The complication comes, as it often does, with term. Boeser’s last contract covered ages 25 to 27, otherwise known as a scoring forward’s typical prime. This new one, if signed for a full eight years, would cover 28 to 35. It’s not exactly a retirement deal, and there would still be some prime-ish years in there, but there’s also an element of eventual diminished returns somewhere along the line.
Then again, the salary cap is projected to keep rising year-by-year, and it should be well over $100 million by the time Boeser enters year two or three of whatever new contract he ends up signing. Each time the cap rises, the percentage taken up by all current contracts goes down.
Is Boeser worth $8 million a season on his next contract in the present day?
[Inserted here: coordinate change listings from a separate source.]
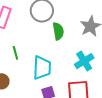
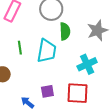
cyan trapezoid: (42, 68) -> (47, 51), moved

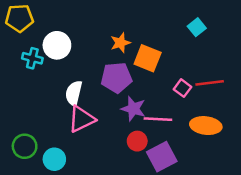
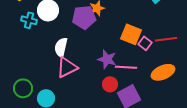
orange square: (148, 58) -> (131, 34), moved
purple pentagon: (116, 78) -> (84, 17), moved
orange ellipse: (206, 126) -> (163, 72), turned -30

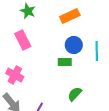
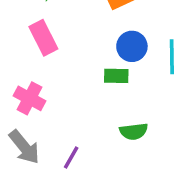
green semicircle: (75, 94) -> (134, 131), turned -140

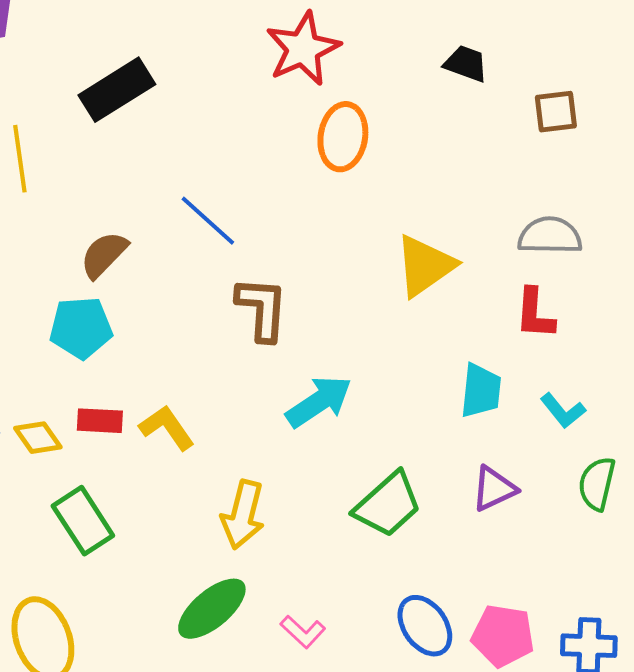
All signs point to ‘yes.’ It’s a 0.4% raise on the cap percentage he’s earning now, and he deserves that raise and then some.
But is he worth $8 million a season for the next eight years running? That requires some further calculation. How much will the cap go up in each of those years? How soon will Boeser’s scoring begin to decline? How competitive will the Canucks be through those years? All are important factors that will need to be considered.
To answer the question on everyone’s mind, we’ll say this: $8 million is not a big ask from Boeser and his camp. It is, more or less, what he deserves on his next contract. The ask of eight years is a little more contentious, but one can be pretty certain that if Boeser hit the actual UFA open market, he’d receive at least a couple of offers of seven years at $8 million or higher.
The question of whether Boeser deserves or has earned such a contract is pretty well answered. He does, and he has. The question of whether the Canucks, specifically, can afford to give him that contract is less certain.
But we’re still leaning toward ‘yes.’ Boeser has really turned into a rock for this franchise in recent years. And rocks should be held onto.